Oklahoma’s lawsuit has received more attention than most of the other thousands of cases filed by government entities and health plans. That’s because Hunter scored one of the earliest trial dates, as well as a $260 million settlement with Purdue Pharma that generated national interest, as well as questions from state lawmakers wondering why Hunter got to decide how that money would be spent.

Most will be spent on a research center at Oklahoma State University (Hunter’s alma mater and also his son’s new employer), and $60 million goes to the lawyers hired by Hunter – Whitten Burrage, Nix Patterson and Glenn Coffee & Associates. Those lawyers contributed more than $95,000 to Hunter’s election campaign after they were hired in 2017.

Only $12.5 million will “go towards providing funds to directly abate and address the opioid epidemic’s effects in Oklahoma’s cities and counties,” a Hunter press release said. Cities and counties still have their own lawsuits and are worried about how the State’s settlement will affect them.

After the April 2 settlement with Purdue Pharma, Oklahoma voluntarily dismissed all of its remaining claims against Johnson & Johnson except for the theory of public nuisance.

Janssen Pharmaceuticals, a subsidiary of J&J, made three opioid medications – Duragesic, Nucynta and Nucynta ER. Doing so contributed to the public nuisance that is the opioid crisis, Hunter is arguing.
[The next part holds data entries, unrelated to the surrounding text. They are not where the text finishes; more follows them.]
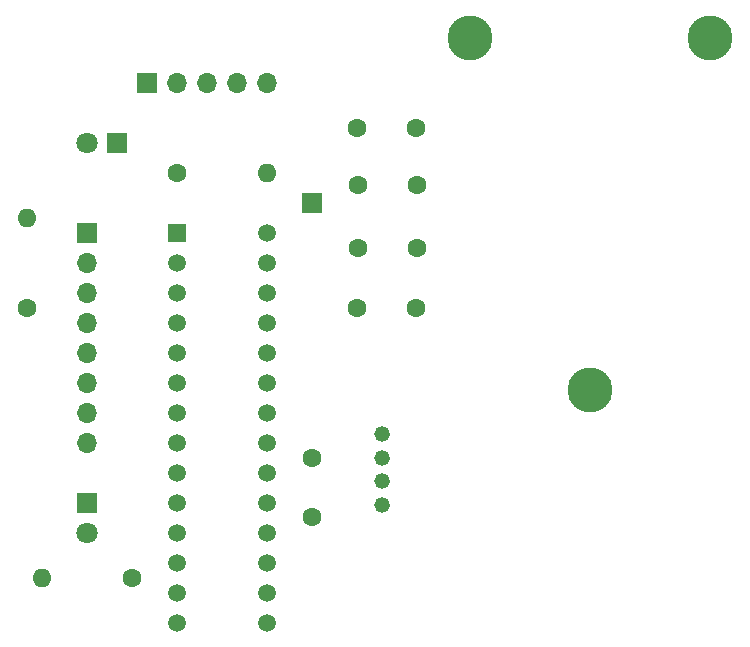
<source format=gbr>
%TF.GenerationSoftware,KiCad,Pcbnew,7.0.10-7.0.10~ubuntu23.04.1*%
%TF.CreationDate,2024-04-20T16:35:45-05:00*%
%TF.ProjectId,GPS-MINPOINT,4750532d-4d49-44e5-904f-494e542e6b69,V001*%
%TF.SameCoordinates,Original*%
%TF.FileFunction,Soldermask,Top*%
%TF.FilePolarity,Negative*%
%FSLAX46Y46*%
G04 Gerber Fmt 4.6, Leading zero omitted, Abs format (unit mm)*
G04 Created by KiCad (PCBNEW 7.0.10-7.0.10~ubuntu23.04.1) date 2024-04-20 16:35:45*
%MOMM*%
%LPD*%
G01*
G04 APERTURE LIST*
%ADD10C,3.800000*%
%ADD11R,1.498600X1.498600*%
%ADD12C,1.498600*%
%ADD13C,1.320800*%
%ADD14C,1.600000*%
%ADD15O,1.600000X1.600000*%
%ADD16R,1.700000X1.700000*%
%ADD17O,1.700000X1.700000*%
%ADD18R,1.800000X1.800000*%
%ADD19C,1.800000*%
G04 APERTURE END LIST*
D10*
%TO.C,*%
X167640000Y-81915000D03*
%TD*%
%TO.C,REF\u002A\u002A*%
X167640000Y-81915000D03*
%TD*%
%TO.C,*%
X187960000Y-81915000D03*
%TD*%
%TO.C,REF\u002A\u002A*%
X187960000Y-81915000D03*
%TD*%
%TO.C,REF\u002A\u002A*%
X177800000Y-111760000D03*
%TD*%
D11*
%TO.C,U2*%
X142875000Y-98425000D03*
D12*
X142875000Y-100965000D03*
X142875000Y-103505000D03*
X142875000Y-106045000D03*
X142875000Y-108585000D03*
X142875000Y-111125000D03*
X142875000Y-113665000D03*
X142875000Y-116205000D03*
X142875000Y-118745000D03*
X142875000Y-121285000D03*
X142875000Y-123825000D03*
X142875000Y-126365000D03*
X142875000Y-128905000D03*
X142875000Y-131445000D03*
X150495000Y-131445000D03*
X150495000Y-128905000D03*
X150495000Y-126365000D03*
X150495000Y-123825000D03*
X150495000Y-121285000D03*
X150495000Y-118745000D03*
X150495000Y-116205000D03*
X150495000Y-113665000D03*
X150495000Y-111125000D03*
X150495000Y-108585000D03*
X150495000Y-106045000D03*
X150495000Y-103505000D03*
X150495000Y-100965000D03*
X150495000Y-98425000D03*
%TD*%
D13*
%TO.C,J1*%
X160180601Y-121475000D03*
X160180601Y-119475001D03*
X160180601Y-117475000D03*
X160180601Y-115475002D03*
%TD*%
D14*
%TO.C,R3*%
X142875000Y-93345000D03*
D15*
X150495000Y-93345000D03*
%TD*%
D14*
%TO.C,R2*%
X139065000Y-127635000D03*
D15*
X131445000Y-127635000D03*
%TD*%
D14*
%TO.C,R1*%
X130175000Y-104775000D03*
D15*
X130175000Y-97155000D03*
%TD*%
D16*
%TO.C,J4*%
X154305000Y-95885000D03*
%TD*%
%TO.C,J3*%
X135255000Y-98425000D03*
D17*
X135255000Y-100965000D03*
X135255000Y-103505000D03*
X135255000Y-106045000D03*
X135255000Y-108585000D03*
X135255000Y-111125000D03*
X135255000Y-113665000D03*
X135255000Y-116205000D03*
%TD*%
D14*
%TO.C,C5*%
X158115000Y-104775000D03*
X163115000Y-104775000D03*
%TD*%
%TO.C,C4*%
X154305000Y-122515000D03*
X154305000Y-117515000D03*
%TD*%
%TO.C,C3*%
X158155000Y-99695000D03*
X163155000Y-99695000D03*
%TD*%
%TO.C,C2*%
X158155000Y-94375000D03*
X163155000Y-94375000D03*
%TD*%
%TO.C,C1*%
X158115000Y-89535000D03*
X163115000Y-89535000D03*
%TD*%
D18*
%TO.C,D2*%
X135255000Y-121285000D03*
D19*
X135255000Y-123825000D03*
%TD*%
D16*
%TO.C,J2*%
X140335000Y-85725000D03*
D17*
X142875000Y-85725000D03*
X145415000Y-85725000D03*
X147955000Y-85725000D03*
X150495000Y-85725000D03*
%TD*%
D18*
%TO.C,D1*%
X137795000Y-90805000D03*
D19*
X135255000Y-90805000D03*
%TD*%
M02*

</source>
Public nuisance claims have been tried with limited success. California governments were successful in their case against the companies that made lead paint, but other states were not.
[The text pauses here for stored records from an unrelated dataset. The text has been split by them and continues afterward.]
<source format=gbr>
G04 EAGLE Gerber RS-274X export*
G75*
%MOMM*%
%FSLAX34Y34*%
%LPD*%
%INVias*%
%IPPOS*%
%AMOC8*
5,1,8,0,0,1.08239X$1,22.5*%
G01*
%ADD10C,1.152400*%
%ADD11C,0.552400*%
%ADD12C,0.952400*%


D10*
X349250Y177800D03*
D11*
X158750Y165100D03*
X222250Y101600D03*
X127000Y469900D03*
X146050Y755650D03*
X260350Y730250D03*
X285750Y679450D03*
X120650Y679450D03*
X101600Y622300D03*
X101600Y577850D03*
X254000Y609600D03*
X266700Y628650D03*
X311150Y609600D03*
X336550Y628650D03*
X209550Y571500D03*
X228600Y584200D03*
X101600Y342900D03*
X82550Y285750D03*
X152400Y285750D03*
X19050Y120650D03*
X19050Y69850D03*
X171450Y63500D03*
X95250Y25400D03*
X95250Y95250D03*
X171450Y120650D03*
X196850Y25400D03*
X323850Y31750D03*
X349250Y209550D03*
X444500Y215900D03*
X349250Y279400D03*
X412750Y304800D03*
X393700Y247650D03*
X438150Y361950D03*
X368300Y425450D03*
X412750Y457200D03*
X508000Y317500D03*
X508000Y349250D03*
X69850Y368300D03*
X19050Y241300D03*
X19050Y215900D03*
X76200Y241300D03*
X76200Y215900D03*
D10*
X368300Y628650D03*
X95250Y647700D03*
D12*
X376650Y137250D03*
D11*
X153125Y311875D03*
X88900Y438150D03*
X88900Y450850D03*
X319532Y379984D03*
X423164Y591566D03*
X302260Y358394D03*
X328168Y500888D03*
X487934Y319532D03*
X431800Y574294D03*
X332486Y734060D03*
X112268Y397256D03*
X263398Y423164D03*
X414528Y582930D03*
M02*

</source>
Recent climate change lawsuits allege the fossil fuel industry caused a public nuisance, but two federal judges have found those claims to be inappropriate.

Hunter says Johnson & Johnson “expanded the market for their opioids through a deceptive marketing campaign.”

“Oklahoma has brought a case that is not just novel but radical,” Johnson & Johnson says. “The State’s unprecedented legal theories shred the bedrock principle that an injury must be actually traceable to the party forced to compensate it.”

Specifically, the company argues:

-Public nuisance is limited to harms related to real property or public spaces;

-Alleging public nuisance violates the company’s due process rights, as Janssen wasn’t notified the state’s public nuisance law could apply to it;

-Janssen no longer markets opioids, so it can’t be asked to abate the alleged nuisance;

-Oklahoma is attempting to abate an injury, not a public nuisance; and

-The State can’t prove causation.

“A doctor’s choice to write a medically proper opioid prescription for a patient in chronic pain breaks the chain of causation – even if the known risk of addiction or abuse materializes.”